American officials have not ruled out aiding in Afghanistan earthquake relief. U.S. Deputy Special Representative to Afghanistan Ramiz Alakbarov said Wednesday that the government appeared to be waiting for Taliban leaders to reach out. Taliban leaders, he said, had not “formally requested that the U.N. mobilize international search-and-rescue teams or obtain equipment from neighboring countries to supplement the few dozen ambulances and several helicopters sent in by Afghan authorities.”

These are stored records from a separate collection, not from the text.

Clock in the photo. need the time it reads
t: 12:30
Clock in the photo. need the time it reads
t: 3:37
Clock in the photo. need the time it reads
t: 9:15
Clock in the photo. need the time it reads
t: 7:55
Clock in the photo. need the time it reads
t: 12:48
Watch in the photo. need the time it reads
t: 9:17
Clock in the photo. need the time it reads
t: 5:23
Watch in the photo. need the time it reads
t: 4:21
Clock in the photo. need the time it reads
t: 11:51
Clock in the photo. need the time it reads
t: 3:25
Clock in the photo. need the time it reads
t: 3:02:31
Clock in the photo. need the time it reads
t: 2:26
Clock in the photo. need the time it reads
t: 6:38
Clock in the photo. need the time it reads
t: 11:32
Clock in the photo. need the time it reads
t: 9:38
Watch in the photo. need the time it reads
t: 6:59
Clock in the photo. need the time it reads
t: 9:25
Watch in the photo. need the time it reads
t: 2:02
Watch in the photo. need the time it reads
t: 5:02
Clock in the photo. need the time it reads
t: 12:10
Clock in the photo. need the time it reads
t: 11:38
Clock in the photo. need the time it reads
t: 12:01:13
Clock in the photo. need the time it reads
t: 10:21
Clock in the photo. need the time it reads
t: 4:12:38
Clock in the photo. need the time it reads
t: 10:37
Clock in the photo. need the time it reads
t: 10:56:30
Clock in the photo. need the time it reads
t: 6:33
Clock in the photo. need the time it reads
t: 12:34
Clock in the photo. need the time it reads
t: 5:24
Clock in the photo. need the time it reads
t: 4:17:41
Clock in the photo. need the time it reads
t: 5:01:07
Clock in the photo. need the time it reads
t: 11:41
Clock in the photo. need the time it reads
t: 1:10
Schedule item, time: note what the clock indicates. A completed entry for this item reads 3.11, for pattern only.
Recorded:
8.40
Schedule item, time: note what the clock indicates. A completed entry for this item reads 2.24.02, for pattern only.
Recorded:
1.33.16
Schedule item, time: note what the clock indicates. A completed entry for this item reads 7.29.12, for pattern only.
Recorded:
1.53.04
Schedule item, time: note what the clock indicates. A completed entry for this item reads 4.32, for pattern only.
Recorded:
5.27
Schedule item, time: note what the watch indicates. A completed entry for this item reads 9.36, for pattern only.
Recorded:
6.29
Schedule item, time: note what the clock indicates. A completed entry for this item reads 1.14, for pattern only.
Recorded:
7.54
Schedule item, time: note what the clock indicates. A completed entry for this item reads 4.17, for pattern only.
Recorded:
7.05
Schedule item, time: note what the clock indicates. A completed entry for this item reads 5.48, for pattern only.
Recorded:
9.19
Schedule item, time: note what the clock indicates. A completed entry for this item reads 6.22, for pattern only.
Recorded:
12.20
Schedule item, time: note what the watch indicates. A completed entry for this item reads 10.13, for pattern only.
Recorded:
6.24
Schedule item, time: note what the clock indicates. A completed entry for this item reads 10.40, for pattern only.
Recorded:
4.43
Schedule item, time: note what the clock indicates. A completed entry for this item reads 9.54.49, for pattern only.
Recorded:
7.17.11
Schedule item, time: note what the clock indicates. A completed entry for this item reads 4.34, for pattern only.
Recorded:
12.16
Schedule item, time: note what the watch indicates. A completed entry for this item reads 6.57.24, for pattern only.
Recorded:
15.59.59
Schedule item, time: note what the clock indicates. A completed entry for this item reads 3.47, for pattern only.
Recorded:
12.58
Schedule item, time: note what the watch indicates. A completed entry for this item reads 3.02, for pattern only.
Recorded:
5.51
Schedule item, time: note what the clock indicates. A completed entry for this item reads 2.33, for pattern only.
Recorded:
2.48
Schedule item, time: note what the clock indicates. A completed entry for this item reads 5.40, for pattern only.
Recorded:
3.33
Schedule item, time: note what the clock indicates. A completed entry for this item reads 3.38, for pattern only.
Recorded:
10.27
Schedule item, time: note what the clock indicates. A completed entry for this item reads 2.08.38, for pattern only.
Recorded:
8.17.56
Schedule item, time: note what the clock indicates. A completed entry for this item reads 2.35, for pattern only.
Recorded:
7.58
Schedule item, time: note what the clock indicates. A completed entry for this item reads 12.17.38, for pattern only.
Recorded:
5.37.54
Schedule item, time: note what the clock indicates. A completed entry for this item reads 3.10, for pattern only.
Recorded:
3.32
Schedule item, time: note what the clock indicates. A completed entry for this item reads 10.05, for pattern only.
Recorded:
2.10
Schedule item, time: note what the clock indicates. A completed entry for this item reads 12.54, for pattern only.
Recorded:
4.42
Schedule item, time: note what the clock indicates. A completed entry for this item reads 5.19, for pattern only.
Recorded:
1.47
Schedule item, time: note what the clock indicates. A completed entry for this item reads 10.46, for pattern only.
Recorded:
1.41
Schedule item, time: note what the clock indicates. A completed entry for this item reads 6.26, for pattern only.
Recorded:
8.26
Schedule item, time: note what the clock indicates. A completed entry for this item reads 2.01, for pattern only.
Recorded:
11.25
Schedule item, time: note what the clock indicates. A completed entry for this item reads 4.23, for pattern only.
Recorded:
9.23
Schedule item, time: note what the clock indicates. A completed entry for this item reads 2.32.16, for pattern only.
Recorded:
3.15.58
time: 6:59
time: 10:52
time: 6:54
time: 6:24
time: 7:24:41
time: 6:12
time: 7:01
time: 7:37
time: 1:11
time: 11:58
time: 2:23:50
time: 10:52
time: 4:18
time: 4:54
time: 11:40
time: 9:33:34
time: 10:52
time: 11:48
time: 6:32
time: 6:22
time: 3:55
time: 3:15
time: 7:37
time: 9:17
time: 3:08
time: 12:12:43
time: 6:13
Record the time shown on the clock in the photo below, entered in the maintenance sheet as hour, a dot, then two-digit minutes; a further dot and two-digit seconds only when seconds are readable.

The Chinese government has repeatedly demanded that the American government not only recognize and not sanction the Taliban, but fund its success. It has yet to fully accept the Taliban as the government of Afghanistan, however. In April, Chinese Foreign Minister Wang Yi praised the Taliban for its performance at the helm of the country and appeared to accept the jihadist group as an “interim” government, without specifying what had to happen in that interim for a fully accepted government to take hold.

On Thursday, the Chinese government revealed through the Global Times that a Taliban ambassador to Beijing has been stationed in the Chinese capital for an unspecified period of time.

Zhu Yongbiao, executive director of Research Center for the Belt and Road … [said] that at a time when the Afghan Taliban government is plagued by a lack of international recognition,” the state outlet revealed, “China is gradually making public the fact that the Taliban government’s Charge d’affaires is already working in China.”

“Due to the urgency of earthquake relief, it is necessary to further expand assistance to Afghanistan,” Zhu was quoted as saying, “The Chinese government has no way to bypass the Taliban, and their cooperation and support are needed in reality, so that relief assistance can be more efficient and the Afghan people can receive assistance more quickly.”